- 任务要求
将下方数据中从含有“x y a b theta flux”的那一行起，到含有“367 78 9 6 -72 770”的那一行为止（两行都包括）的各行输出为 JSON 字符串列表，每行对应一个字符串，空行不计。

- 练习材料
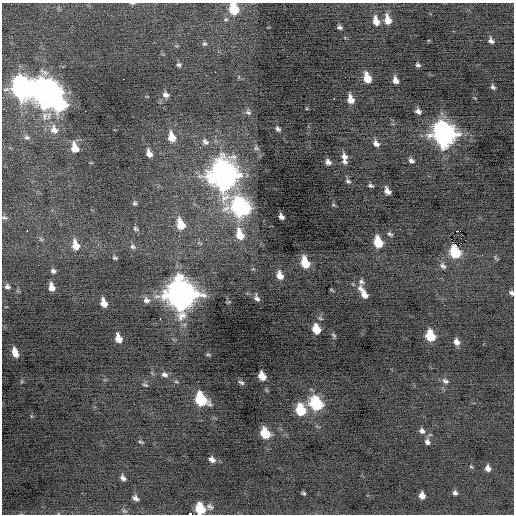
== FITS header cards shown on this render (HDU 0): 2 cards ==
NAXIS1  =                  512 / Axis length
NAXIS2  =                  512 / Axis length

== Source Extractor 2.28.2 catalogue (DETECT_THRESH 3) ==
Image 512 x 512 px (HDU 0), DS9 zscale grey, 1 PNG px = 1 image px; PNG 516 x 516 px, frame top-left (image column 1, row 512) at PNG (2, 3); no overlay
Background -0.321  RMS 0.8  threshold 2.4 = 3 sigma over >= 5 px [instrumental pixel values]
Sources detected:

==

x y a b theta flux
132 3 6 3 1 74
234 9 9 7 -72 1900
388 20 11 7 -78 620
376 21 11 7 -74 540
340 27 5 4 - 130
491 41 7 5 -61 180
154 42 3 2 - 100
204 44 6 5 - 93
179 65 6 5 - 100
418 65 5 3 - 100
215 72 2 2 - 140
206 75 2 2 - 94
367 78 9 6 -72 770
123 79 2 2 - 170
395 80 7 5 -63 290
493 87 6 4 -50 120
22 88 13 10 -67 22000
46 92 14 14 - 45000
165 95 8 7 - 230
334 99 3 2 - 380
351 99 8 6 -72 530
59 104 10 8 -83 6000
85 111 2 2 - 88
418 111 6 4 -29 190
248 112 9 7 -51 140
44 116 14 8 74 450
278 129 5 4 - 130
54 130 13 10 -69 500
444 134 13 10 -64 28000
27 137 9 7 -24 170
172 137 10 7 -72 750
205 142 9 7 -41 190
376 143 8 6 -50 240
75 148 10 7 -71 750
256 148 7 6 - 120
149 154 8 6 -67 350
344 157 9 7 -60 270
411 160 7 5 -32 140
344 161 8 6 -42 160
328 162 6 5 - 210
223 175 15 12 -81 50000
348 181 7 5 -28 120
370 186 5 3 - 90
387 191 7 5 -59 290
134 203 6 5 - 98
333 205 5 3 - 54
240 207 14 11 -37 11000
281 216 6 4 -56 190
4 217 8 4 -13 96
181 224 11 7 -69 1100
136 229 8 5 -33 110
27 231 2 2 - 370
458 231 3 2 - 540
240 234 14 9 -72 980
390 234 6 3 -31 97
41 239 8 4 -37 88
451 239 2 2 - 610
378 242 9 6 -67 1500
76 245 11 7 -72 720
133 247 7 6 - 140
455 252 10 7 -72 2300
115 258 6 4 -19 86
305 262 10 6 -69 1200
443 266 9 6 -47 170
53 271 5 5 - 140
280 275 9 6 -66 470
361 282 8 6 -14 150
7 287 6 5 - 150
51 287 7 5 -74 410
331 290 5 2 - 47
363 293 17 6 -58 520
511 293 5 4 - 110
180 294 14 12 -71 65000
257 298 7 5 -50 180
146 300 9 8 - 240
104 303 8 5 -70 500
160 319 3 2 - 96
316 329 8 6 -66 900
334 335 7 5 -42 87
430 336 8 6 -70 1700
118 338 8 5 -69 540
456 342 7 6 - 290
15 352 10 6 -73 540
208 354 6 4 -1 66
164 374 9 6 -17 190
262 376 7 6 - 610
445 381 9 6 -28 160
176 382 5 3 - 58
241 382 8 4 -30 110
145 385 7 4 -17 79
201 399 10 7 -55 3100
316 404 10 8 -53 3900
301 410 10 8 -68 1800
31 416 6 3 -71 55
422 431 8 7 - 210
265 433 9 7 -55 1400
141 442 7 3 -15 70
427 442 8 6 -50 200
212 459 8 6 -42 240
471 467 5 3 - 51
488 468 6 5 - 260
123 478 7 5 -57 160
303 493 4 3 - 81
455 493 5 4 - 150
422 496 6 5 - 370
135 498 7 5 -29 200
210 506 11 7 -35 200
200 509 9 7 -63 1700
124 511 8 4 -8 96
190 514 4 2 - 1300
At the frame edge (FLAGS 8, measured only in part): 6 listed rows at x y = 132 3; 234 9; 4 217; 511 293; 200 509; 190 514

- 书面解答
[
  "x y a b theta flux",
  "132 3 6 3 1 74",
  "234 9 9 7 -72 1900",
  "388 20 11 7 -78 620",
  "376 21 11 7 -74 540",
  "340 27 5 4 - 130",
  "491 41 7 5 -61 180",
  "154 42 3 2 - 100",
  "204 44 6 5 - 93",
  "179 65 6 5 - 100",
  "418 65 5 3 - 100",
  "215 72 2 2 - 140",
  "206 75 2 2 - 94",
  "367 78 9 6 -72 770"
]